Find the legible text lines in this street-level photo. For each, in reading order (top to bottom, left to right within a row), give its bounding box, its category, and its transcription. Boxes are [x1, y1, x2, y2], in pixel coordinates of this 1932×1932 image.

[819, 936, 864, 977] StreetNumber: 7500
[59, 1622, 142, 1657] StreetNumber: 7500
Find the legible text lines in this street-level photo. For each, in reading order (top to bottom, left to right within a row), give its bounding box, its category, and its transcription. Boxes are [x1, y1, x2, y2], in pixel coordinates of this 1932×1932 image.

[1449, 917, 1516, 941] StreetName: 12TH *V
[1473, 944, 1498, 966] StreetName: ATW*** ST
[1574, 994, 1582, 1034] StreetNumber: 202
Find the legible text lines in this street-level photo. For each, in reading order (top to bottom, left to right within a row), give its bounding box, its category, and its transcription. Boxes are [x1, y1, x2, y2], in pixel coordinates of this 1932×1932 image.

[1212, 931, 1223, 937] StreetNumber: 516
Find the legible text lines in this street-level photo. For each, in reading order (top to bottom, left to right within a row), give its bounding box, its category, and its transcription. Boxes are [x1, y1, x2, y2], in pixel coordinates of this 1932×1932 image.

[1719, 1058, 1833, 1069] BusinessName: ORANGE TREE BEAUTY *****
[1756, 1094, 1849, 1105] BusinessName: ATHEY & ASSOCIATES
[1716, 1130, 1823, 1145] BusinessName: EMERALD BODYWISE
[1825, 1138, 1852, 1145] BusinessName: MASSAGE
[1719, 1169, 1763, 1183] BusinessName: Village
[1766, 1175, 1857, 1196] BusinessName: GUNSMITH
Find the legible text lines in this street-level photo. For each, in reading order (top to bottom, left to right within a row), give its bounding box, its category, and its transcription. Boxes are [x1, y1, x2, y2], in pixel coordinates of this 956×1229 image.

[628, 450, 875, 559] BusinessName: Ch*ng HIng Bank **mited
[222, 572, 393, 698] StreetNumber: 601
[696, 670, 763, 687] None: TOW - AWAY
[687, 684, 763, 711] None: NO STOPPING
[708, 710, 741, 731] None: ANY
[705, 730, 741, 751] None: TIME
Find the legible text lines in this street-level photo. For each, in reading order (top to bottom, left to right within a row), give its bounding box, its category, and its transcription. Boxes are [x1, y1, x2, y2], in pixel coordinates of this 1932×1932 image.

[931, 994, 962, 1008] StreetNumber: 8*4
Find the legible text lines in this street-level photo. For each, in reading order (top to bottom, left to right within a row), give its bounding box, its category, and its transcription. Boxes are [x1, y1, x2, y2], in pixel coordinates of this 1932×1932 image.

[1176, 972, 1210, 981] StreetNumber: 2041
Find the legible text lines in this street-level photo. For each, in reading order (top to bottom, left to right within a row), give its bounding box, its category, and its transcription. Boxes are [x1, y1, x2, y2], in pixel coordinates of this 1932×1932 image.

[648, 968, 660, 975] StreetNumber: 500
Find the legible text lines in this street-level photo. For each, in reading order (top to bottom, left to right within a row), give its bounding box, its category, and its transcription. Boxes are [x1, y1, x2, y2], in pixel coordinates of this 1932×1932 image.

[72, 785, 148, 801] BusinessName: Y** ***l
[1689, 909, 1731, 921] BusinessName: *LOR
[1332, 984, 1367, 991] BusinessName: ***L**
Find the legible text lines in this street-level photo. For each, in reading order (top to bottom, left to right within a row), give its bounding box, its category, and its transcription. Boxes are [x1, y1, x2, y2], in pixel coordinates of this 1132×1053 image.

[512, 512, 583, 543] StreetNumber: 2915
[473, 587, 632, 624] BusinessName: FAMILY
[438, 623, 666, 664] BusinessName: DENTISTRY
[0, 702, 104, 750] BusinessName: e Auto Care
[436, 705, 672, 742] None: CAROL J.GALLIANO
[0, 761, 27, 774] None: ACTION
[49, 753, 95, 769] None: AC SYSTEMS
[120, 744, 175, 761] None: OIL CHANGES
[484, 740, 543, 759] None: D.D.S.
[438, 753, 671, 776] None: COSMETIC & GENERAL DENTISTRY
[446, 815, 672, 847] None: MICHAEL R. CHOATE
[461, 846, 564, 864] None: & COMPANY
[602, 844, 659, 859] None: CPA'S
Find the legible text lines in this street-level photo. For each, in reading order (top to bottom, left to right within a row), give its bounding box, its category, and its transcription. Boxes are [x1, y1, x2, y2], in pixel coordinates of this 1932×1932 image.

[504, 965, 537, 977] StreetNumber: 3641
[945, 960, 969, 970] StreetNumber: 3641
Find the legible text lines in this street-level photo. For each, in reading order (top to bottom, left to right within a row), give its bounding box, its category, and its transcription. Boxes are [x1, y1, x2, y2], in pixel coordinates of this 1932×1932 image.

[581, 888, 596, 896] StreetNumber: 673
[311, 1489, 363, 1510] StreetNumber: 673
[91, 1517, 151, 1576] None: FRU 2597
+--
_Set exercise_. Reproduce the listing above in full, replacing every "street-level photo" with "street-view photo" and leaving all other text unchanged.

_Correct result_.
Find the legible text lines in this street-view photo. For each, in reading order (top to bottom, left to right within a row), give its bounding box, its category, and its transcription. Boxes are [x1, y1, x2, y2], in pixel coordinates of this 1932×1932 image.

[819, 936, 864, 977] StreetNumber: 7500
[59, 1622, 142, 1657] StreetNumber: 7500
Find the legible text lines in this street-view photo. For each, in reading order (top to bottom, left to right within a row), give its bounding box, its category, and its transcription. Boxes are [x1, y1, x2, y2], in pixel coordinates of this 1932×1932 image.

[1449, 917, 1516, 941] StreetName: 12TH *V
[1473, 944, 1498, 966] StreetName: ATW*** ST
[1574, 994, 1582, 1034] StreetNumber: 202
Find the legible text lines in this street-view photo. For each, in reading order (top to bottom, left to right within a row), give its bounding box, its category, and its transcription. Boxes are [x1, y1, x2, y2], in pixel coordinates of this 1932×1932 image.

[1212, 931, 1223, 937] StreetNumber: 516
Find the legible text lines in this street-view photo. For each, in reading order (top to bottom, left to right within a row), give its bounding box, its category, and its transcription. Boxes are [x1, y1, x2, y2], in pixel coordinates of this 1932×1932 image.

[1719, 1058, 1833, 1069] BusinessName: ORANGE TREE BEAUTY *****
[1756, 1094, 1849, 1105] BusinessName: ATHEY & ASSOCIATES
[1716, 1130, 1823, 1145] BusinessName: EMERALD BODYWISE
[1825, 1138, 1852, 1145] BusinessName: MASSAGE
[1719, 1169, 1763, 1183] BusinessName: Village
[1766, 1175, 1857, 1196] BusinessName: GUNSMITH
Find the legible text lines in this street-view photo. For each, in reading order (top to bottom, left to right within a row), give its bounding box, its category, and its transcription. Boxes are [x1, y1, x2, y2], in pixel coordinates of this 956×1229 image.

[628, 450, 875, 559] BusinessName: Ch*ng HIng Bank **mited
[222, 572, 393, 698] StreetNumber: 601
[696, 670, 763, 687] None: TOW - AWAY
[687, 684, 763, 711] None: NO STOPPING
[708, 710, 741, 731] None: ANY
[705, 730, 741, 751] None: TIME
Find the legible text lines in this street-view photo. For each, in reading order (top to bottom, left to right within a row), give its bounding box, its category, and its transcription. Boxes are [x1, y1, x2, y2], in pixel coordinates of this 1932×1932 image.

[931, 994, 962, 1008] StreetNumber: 8*4
Find the legible text lines in this street-view photo. For each, in reading order (top to bottom, left to right within a row), give its bounding box, its category, and its transcription. Boxes are [x1, y1, x2, y2], in pixel coordinates of this 1932×1932 image.

[1176, 972, 1210, 981] StreetNumber: 2041
Find the legible text lines in this street-view photo. For each, in reading order (top to bottom, left to right within a row), give its bounding box, its category, and its transcription. Boxes are [x1, y1, x2, y2], in pixel coordinates of this 1932×1932 image.

[648, 968, 660, 975] StreetNumber: 500
Find the legible text lines in this street-view photo. For each, in reading order (top to bottom, left to right within a row), give its bounding box, its category, and its transcription. Boxes are [x1, y1, x2, y2], in pixel coordinates of this 1932×1932 image.

[72, 785, 148, 801] BusinessName: Y** ***l
[1689, 909, 1731, 921] BusinessName: *LOR
[1332, 984, 1367, 991] BusinessName: ***L**
Find the legible text lines in this street-view photo. For each, in reading order (top to bottom, left to right within a row), give its bounding box, its category, and its transcription. Boxes are [x1, y1, x2, y2], in pixel coordinates of this 1132×1053 image.

[512, 512, 583, 543] StreetNumber: 2915
[473, 587, 632, 624] BusinessName: FAMILY
[438, 623, 666, 664] BusinessName: DENTISTRY
[0, 702, 104, 750] BusinessName: e Auto Care
[436, 705, 672, 742] None: CAROL J.GALLIANO
[0, 761, 27, 774] None: ACTION
[49, 753, 95, 769] None: AC SYSTEMS
[120, 744, 175, 761] None: OIL CHANGES
[484, 740, 543, 759] None: D.D.S.
[438, 753, 671, 776] None: COSMETIC & GENERAL DENTISTRY
[446, 815, 672, 847] None: MICHAEL R. CHOATE
[461, 846, 564, 864] None: & COMPANY
[602, 844, 659, 859] None: CPA'S
Find the legible text lines in this street-view photo. For each, in reading order (top to bottom, left to right within a row), give its bounding box, its category, and its transcription. Boxes are [x1, y1, x2, y2], in pixel coordinates of this 1932×1932 image.

[504, 965, 537, 977] StreetNumber: 3641
[945, 960, 969, 970] StreetNumber: 3641
Find the legible text lines in this street-view photo. For each, in reading order (top to bottom, left to right within a row), give its bounding box, its category, and its transcription. Boxes are [x1, y1, x2, y2], in pixel coordinates of this 1932×1932 image.

[581, 888, 596, 896] StreetNumber: 673
[311, 1489, 363, 1510] StreetNumber: 673
[91, 1517, 151, 1576] None: FRU 2597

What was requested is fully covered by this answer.